The first Holyrood debate on the Bill is scheduled for October 27. It would allow Scots aged 16 and upwards to self-identify as their chosen gender without a medical diagnosis of gender dysphoria.

It would also cut the time in which someone must live in their “acquired gender” from two years to only six months.

SNP ministers forged ahead with the Bill despite the EHRC previously warning it could harm “measures to address barriers facing women” and arguing the existing system struck the right balance.

Baroness Kishwer Falkner, the watchdog’s chairwoman, wrote to Shona Robison, the SNP’s Equalities Secretary, Nadhim Zahawi and the other devolved administrations expressing further concerns about the changes.

Calling for “greater clarity” in key areas, she said that “it is assumed that a wider group of trans people” who may not meet the current UK criteria for a GRC could switch gender in Scotland.

But she warned the changes could affect the operation of laws over sex discrimination across the UK, including equal pay, gender pay gap reporting and measures to address disadvantages experienced by women.
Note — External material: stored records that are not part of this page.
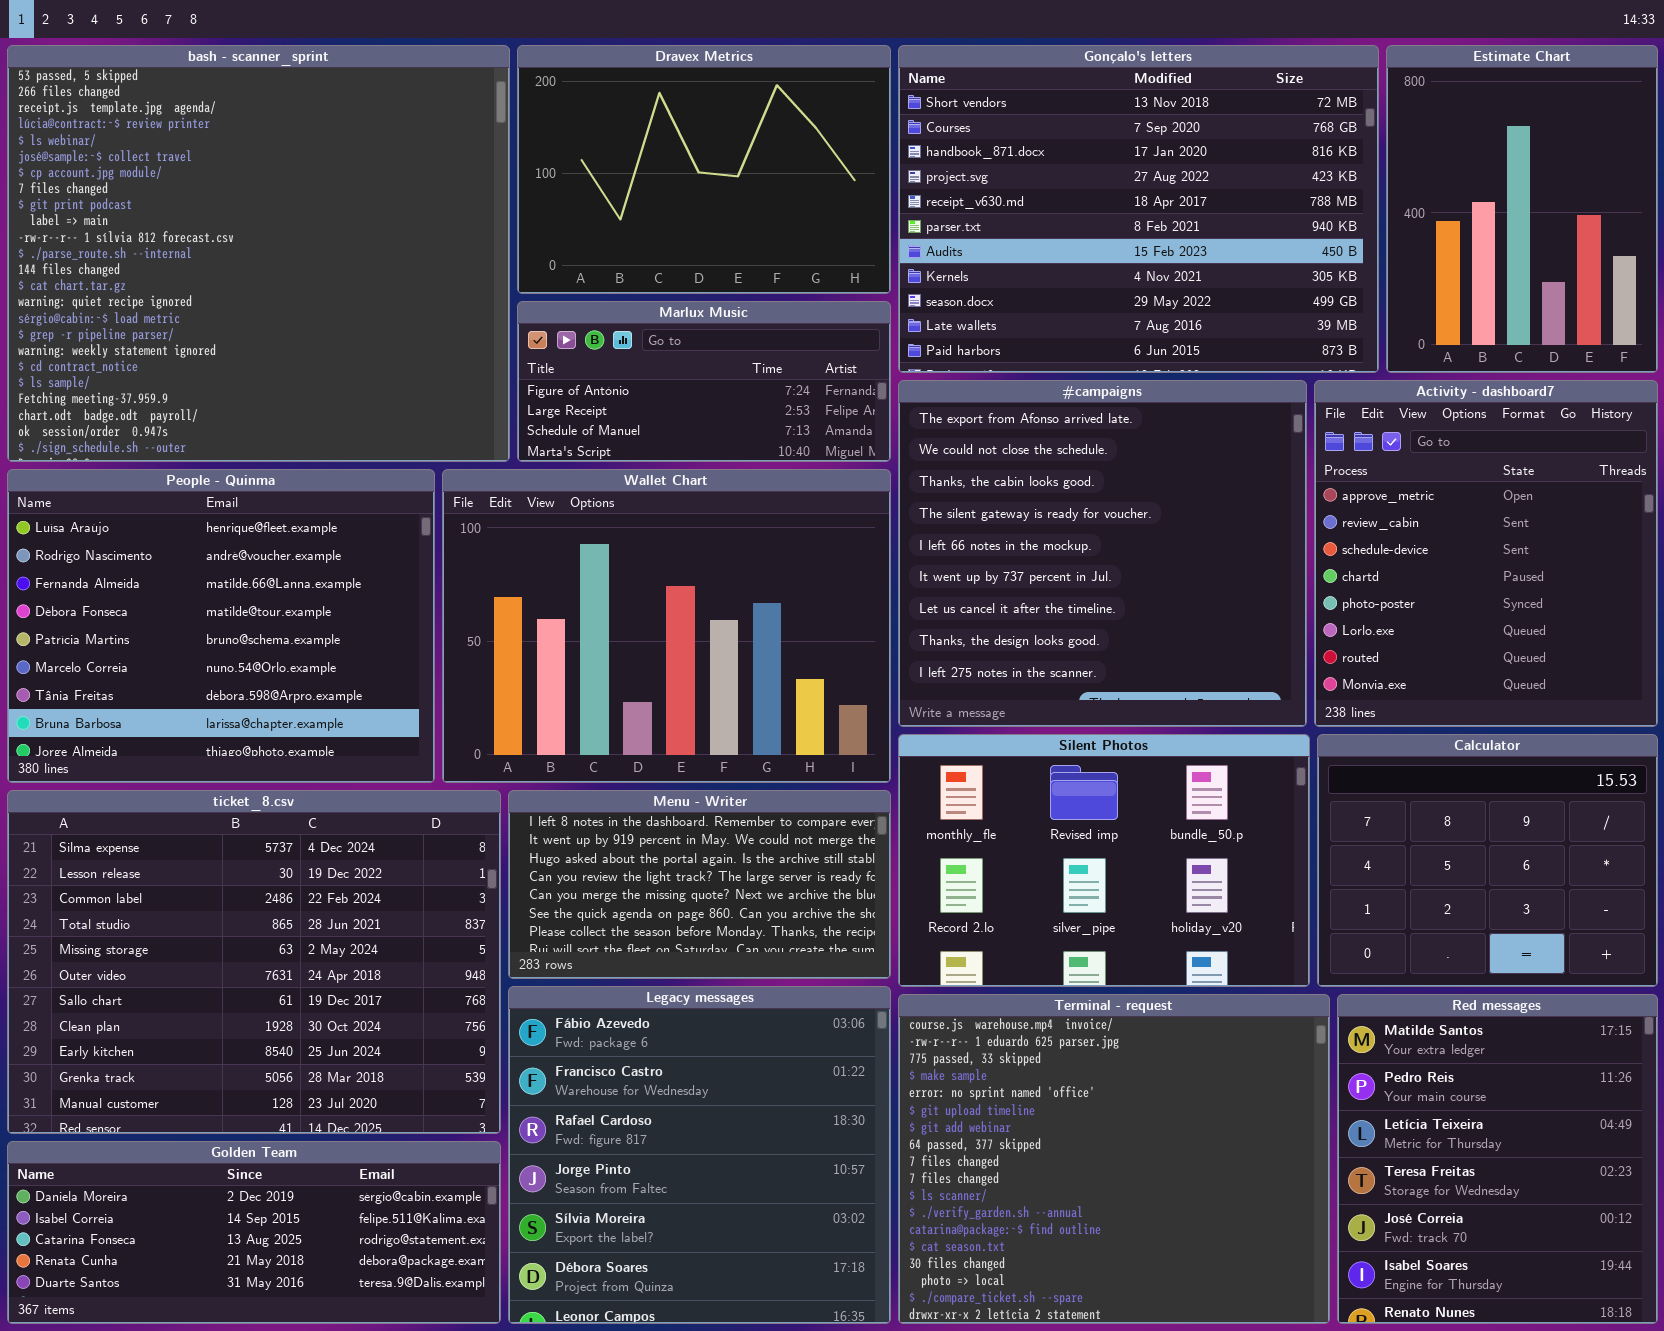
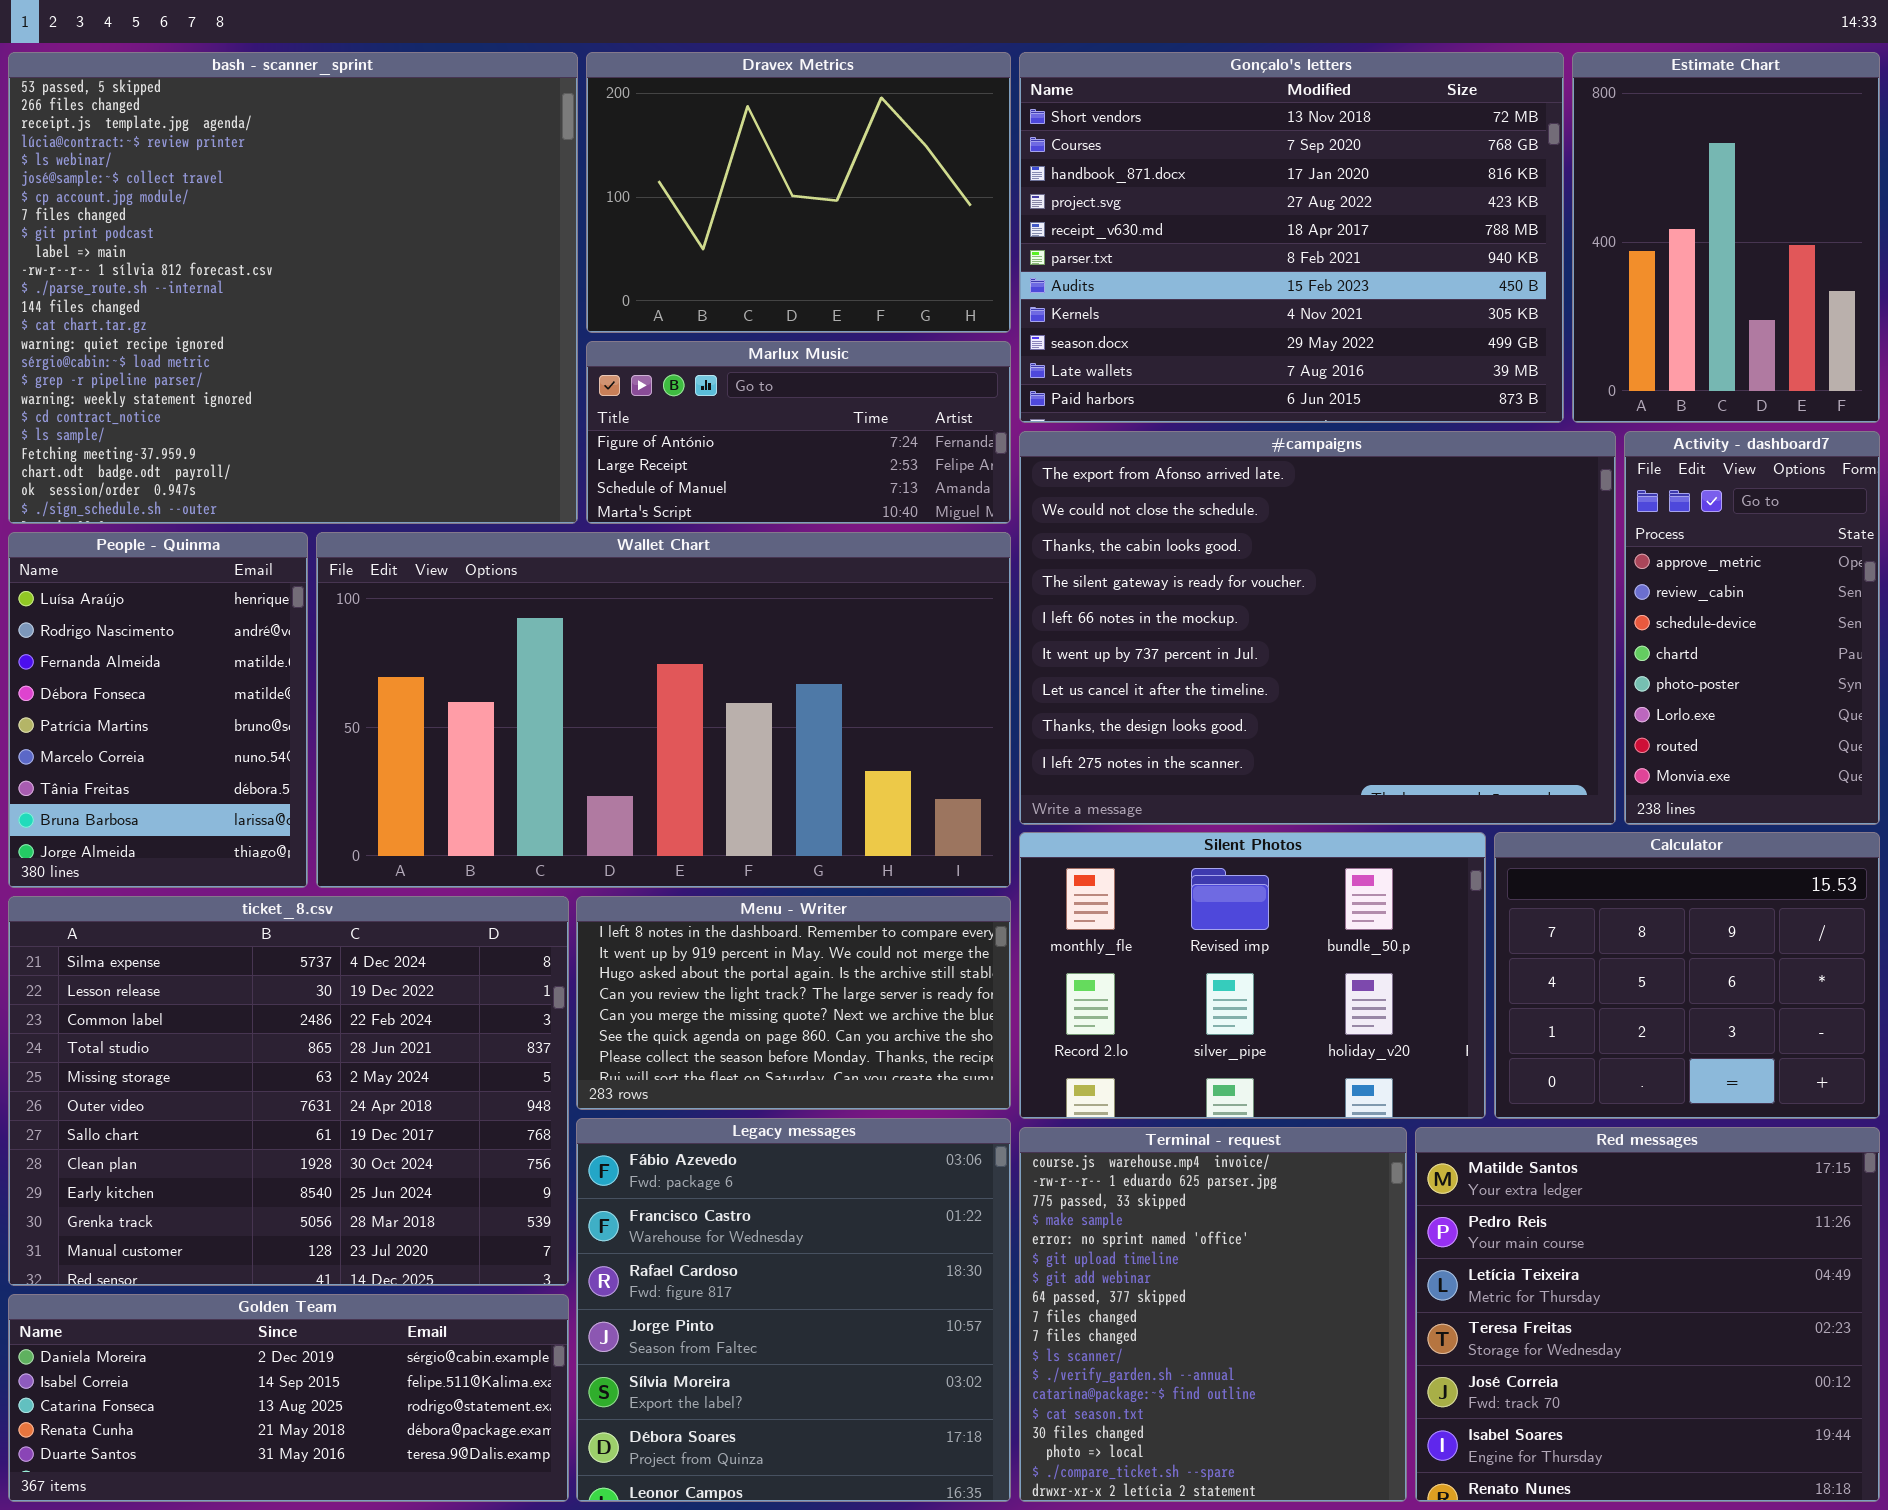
#campaigns: [898,380,1307,727] -> [1019,431,1616,825], resized
Activity - dashboard7: [1314,380,1658,727] -> [1624,431,1880,825], resized
People - Quinma: [7,469,435,783] -> [8,532,308,888], resized
Wallet Chart: [442,469,891,783] -> [316,532,1011,888], resized
Terminal - request: [898,994,1330,1324] -> [1019,1127,1407,1502], resized
Red messages: [1337,994,1658,1324] -> [1415,1127,1880,1502], resized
EHRC’s ‘credibility’ attacked

She said that ministers must also “consider the implications of the proposals for the rights of children and young people in England and Wales, including 16 and 17-year-olds with Scottish GRCs in other parts of the UK”.

Simon Calvert, director of the Christian Institute, said non-Scots would only have to live north of the border for three months to apply, arguing: “A university student could apply after just one term. It also applies to Scots living elsewhere.

“So a 16-year-old Scot living in Doncaster could get a birth certificate saying he was born a girl and try to use it to force his English school to allow him to use the girls’ facilities.”

Murray Blackburn Mackenzie, a policy analysis group critical of the proposals, said: “MSPs across all parties need to take seriously this major intervention from the UK’s equality watchdog.”

But Colin Macfarlane, director of Stonewall Scotland, attacked EHRC’s “credibility” and argued that cross-border recognition of Scottish GRCs “would not be difficult given that the UK already recognises equivalent certificates from all EU/EEA countries”.

He added: “The commission has failed to provide any credible evidence as to why Scotland would be an outlier if these reforms are passed.”

A Scottish Government spokesman said: “We have received the letter and will respond in due course.”